THE PROBLEM
In the entries below, render everything from the line containing "### [so_long](./so_long)" down to the line containing "Solved the **dining" as a JSON list of strings. Give one string per line, include both end lines, and leave out blank lines.

DATA IN THIS EXERCISE
---------------
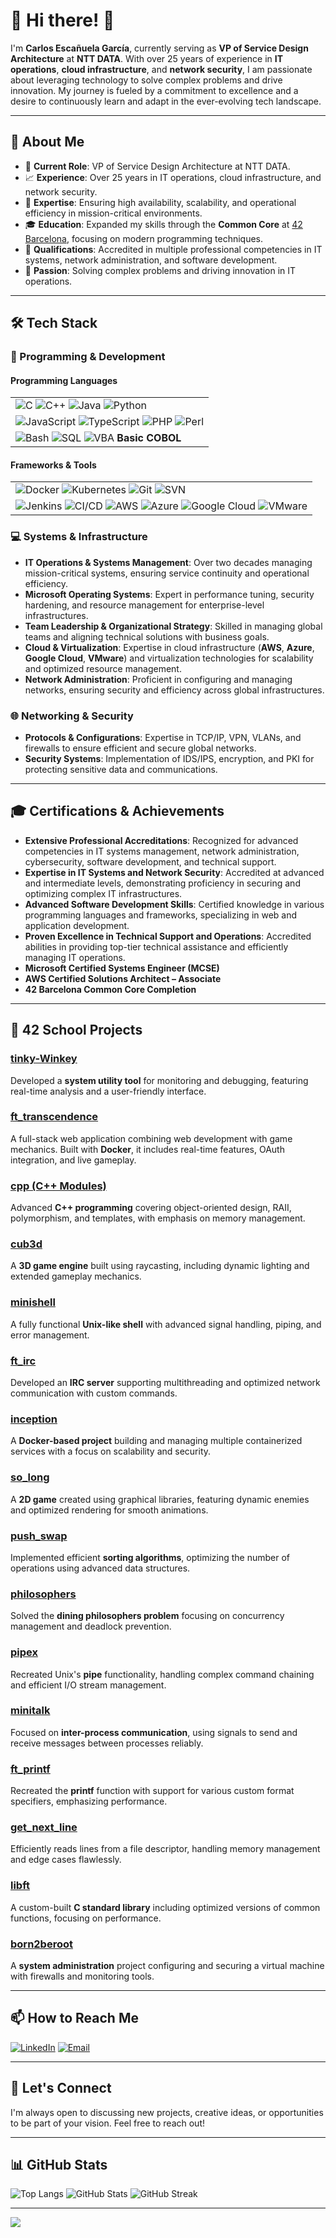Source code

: # 💫 Hi there! 👋

I'm **Carlos Escañuela García**, currently serving as **VP of Service Design Architecture** at **NTT DATA**. With over 25 years of experience in **IT operations**, **cloud infrastructure**, and **network security**, I am passionate about leveraging technology to solve complex problems and drive innovation. My journey is fueled by a commitment to excellence and a desire to continuously learn and adapt in the ever-evolving tech landscape.

---

## 🌟 About Me

- 💼 **Current Role**: VP of Service Design Architecture at NTT DATA.
- 📈 **Experience**: Over 25 years in IT operations, cloud infrastructure, and network security.
- 🎯 **Expertise**: Ensuring high availability, scalability, and operational efficiency in mission-critical environments.
- 🎓 **Education**: Expanded my skills through the **Common Core** at [42 Barcelona](https://www.42barcelona.com/es/), focusing on modern programming techniques.
- 📜 **Qualifications**: Accredited in multiple professional competencies in IT systems, network administration, and software development.
- 🔭 **Passion**: Solving complex problems and driving innovation in IT operations.

---

## 🛠️ Tech Stack

### 🔧 Programming & Development

#### **Programming Languages**

|                                                                                                                                                                                                                                                                                                                                                                                        |
|----------------------------------------------------------------------------------------------------------------------------------------------------------------------------------------------------------------------------------------------------------------------------------------------------------------------------------------------------------------------------------------|
| ![C](https://img.shields.io/badge/C-A8B9CC?style=flat&logo=c&logoColor=white) ![C++](https://img.shields.io/badge/C++-00599C?style=flat&logo=cplusplus&logoColor=white) ![Java](https://img.shields.io/badge/Java-007396?style=flat&logo=java&logoColor=white) ![Python](https://img.shields.io/badge/Python-3776AB?style=flat&logo=python&logoColor=white) |
| ![JavaScript](https://img.shields.io/badge/JavaScript-F7DF1E?style=flat&logo=javascript&logoColor=black) ![TypeScript](https://img.shields.io/badge/TypeScript-3178C6?style=flat&logo=typescript&logoColor=white) ![PHP](https://img.shields.io/badge/PHP-777BB4?style=flat&logo=php&logoColor=white) ![Perl](https://img.shields.io/badge/Perl-39457E?style=flat&logo=perl&logoColor=white) |
| ![Bash](https://img.shields.io/badge/Bash-4EAA25?style=flat&logo=gnu-bash&logoColor=white) ![SQL](https://img.shields.io/badge/SQL-4479A1?style=flat&logo=postgresql&logoColor=white) ![VBA](https://img.shields.io/badge/VBA-217346?style=flat&logo=microsoft-excel&logoColor=white) **Basic** **COBOL**                                                                                 |

#### **Frameworks & Tools**

|                                                                                                                                                                                                                                                                                                                                                                                                                            |
|----------------------------------------------------------------------------------------------------------------------------------------------------------------------------------------------------------------------------------------------------------------------------------------------------------------------------------------------------------------------------------------------------------------------------|
| ![Docker](https://img.shields.io/badge/Docker-2496ED?style=flat&logo=docker&logoColor=white) ![Kubernetes](https://img.shields.io/badge/Kubernetes-326CE5?style=flat&logo=kubernetes&logoColor=white) ![Git](https://img.shields.io/badge/Git-F05032?style=flat&logo=git&logoColor=white) ![SVN](https://img.shields.io/badge/Subversion-809CC9?style=flat&logo=subversion&logoColor=white) |
| ![Jenkins](https://img.shields.io/badge/Jenkins-D24939?style=flat&logo=jenkins&logoColor=white) ![CI/CD](https://img.shields.io/badge/CI%2FCD-4285F4?style=flat&logo=google-cloud&logoColor=white) ![AWS](https://img.shields.io/badge/AWS-232F3E?style=flat&logo=amazon-aws&logoColor=white) ![Azure](https://img.shields.io/badge/Azure-0078D4?style=flat&logo=microsoft-azure&logoColor=white) ![Google Cloud](https://img.shields.io/badge/Google%20Cloud-4285F4?style=flat&logo=google-cloud&logoColor=white) ![VMware](https://img.shields.io/badge/VMware-607078?style=flat&logo=vmware&logoColor=white) |

### 💻 Systems & Infrastructure

- **IT Operations & Systems Management**: Over two decades managing mission-critical systems, ensuring service continuity and operational efficiency.
- **Microsoft Operating Systems**: Expert in performance tuning, security hardening, and resource management for enterprise-level infrastructures.
- **Team Leadership & Organizational Strategy**: Skilled in managing global teams and aligning technical solutions with business goals.
- **Cloud & Virtualization**: Expertise in cloud infrastructure (**AWS**, **Azure**, **Google Cloud**, **VMware**) and virtualization technologies for scalability and optimized resource management.
- **Network Administration**: Proficient in configuring and managing networks, ensuring security and efficiency across global infrastructures.
  
### 🌐 Networking & Security

- **Protocols & Configurations**: Expertise in TCP/IP, VPN, VLANs, and firewalls to ensure efficient and secure global networks.
- **Security Systems**: Implementation of IDS/IPS, encryption, and PKI for protecting sensitive data and communications.

---

## 🎓 Certifications & Achievements

- **Extensive Professional Accreditations**: Recognized for advanced competencies in IT systems management, network administration, cybersecurity, software development, and technical support.
- **Expertise in IT Systems and Network Security**: Accredited at advanced and intermediate levels, demonstrating proficiency in securing and optimizing complex IT infrastructures.
- **Advanced Software Development Skills**: Certified knowledge in various programming languages and frameworks, specializing in web and application development.
- **Proven Excellence in Technical Support and Operations**: Accredited abilities in providing top-tier technical assistance and efficiently managing IT operations.
- **Microsoft Certified Systems Engineer (MCSE)**
- **AWS Certified Solutions Architect – Associate**
- **42 Barcelona Common Core Completion**

---

## 🚀 42 School Projects

### [tinky-Winkey](./tinky-Winkey)

Developed a **system utility tool** for monitoring and debugging, featuring real-time analysis and a user-friendly interface.

### [ft_transcendence](./ft_transcendence)

A full-stack web application combining web development with game mechanics. Built with **Docker**, it includes real-time features, OAuth integration, and live gameplay.

### [cpp (C++ Modules)](./cpp)

Advanced **C++ programming** covering object-oriented design, RAII, polymorphism, and templates, with emphasis on memory management.

### [cub3d](./cub3d)

A **3D game engine** built using raycasting, including dynamic lighting and extended gameplay mechanics.

### [minishell](./minishell)

A fully functional **Unix-like shell** with advanced signal handling, piping, and error management.

### [ft_irc](./ft_irc)

Developed an **IRC server** supporting multithreading and optimized network communication with custom commands.

### [inception](./inception)

A **Docker-based project** building and managing multiple containerized services with a focus on scalability and security.

### [so_long](./so_long)

A **2D game** created using graphical libraries, featuring dynamic enemies and optimized rendering for smooth animations.

### [push_swap](./push_swap)

Implemented efficient **sorting algorithms**, optimizing the number of operations using advanced data structures.

### [philosophers](./philosophers)

Solved the **dining philosophers problem** focusing on concurrency management and deadlock prevention.

### [pipex](./pipex)

Recreated Unix's **pipe** functionality, handling complex command chaining and efficient I/O stream management.

### [minitalk](./minitalk)

Focused on **inter-process communication**, using signals to send and receive messages between processes reliably.

### [ft_printf](./ft_printf)

Recreated the **printf** function with support for various custom format specifiers, emphasizing performance.

### [get_next_line](./get_next_line)

Efficiently reads lines from a file descriptor, handling memory management and edge cases flawlessly.

### [libft](./libft)

A custom-built **C standard library** including optimized versions of common functions, focusing on performance.

### [born2beroot](./born2beroot)

A **system administration** project configuring and securing a virtual machine with firewalls and monitoring tools.

---

## 📫 How to Reach Me

[![LinkedIn](https://img.shields.io/badge/LinkedIn-%230077B5?style=flat&logo=linkedin&logoColor=white)](https://www.linkedin.com/in/carlos-esca%C3%B1uela-garcia-58b15816/)
[![Email](https://img.shields.io/badge/Email-D14836?style=flat&logo=gmail&logoColor=white)](mailto:cescanuela@gmail.com)

---

## 🤝 Let's Connect

I'm always open to discussing new projects, creative ideas, or opportunities to be part of your vision. Feel free to reach out!

---

## 📊 GitHub Stats

![Top Langs](https://github-readme-stats.vercel.app/api/top-langs/?username=cescanue&theme=transparent&hide_border=false&layout=compact)
![GitHub Stats](https://github-readme-stats.vercel.app/api?username=cescanue&theme=transparent&hide_border=false&show_icons=true&count_private=true)
![GitHub Streak](https://github-readme-streak-stats.herokuapp.com/?user=cescanue&theme=transparent&hide_border=false)

---

[![](https://visitcount.itsvg.in/api?id=cescanue&label=Profile%20Views&color=2&icon=1&pretty=false)](https://visitcount.itsvg.in)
---------------
YOUR RESPONSE
[
  "### [so_long](./so_long)",
  "A **2D game** created using graphical libraries, featuring dynamic enemies and optimized rendering for smooth animations.",
  "### [push_swap](./push_swap)",
  "Implemented efficient **sorting algorithms**, optimizing the number of operations using advanced data structures.",
  "### [philosophers](./philosophers)",
  "Solved the **dining philosophers problem** focusing on concurrency management and deadlock prevention."
]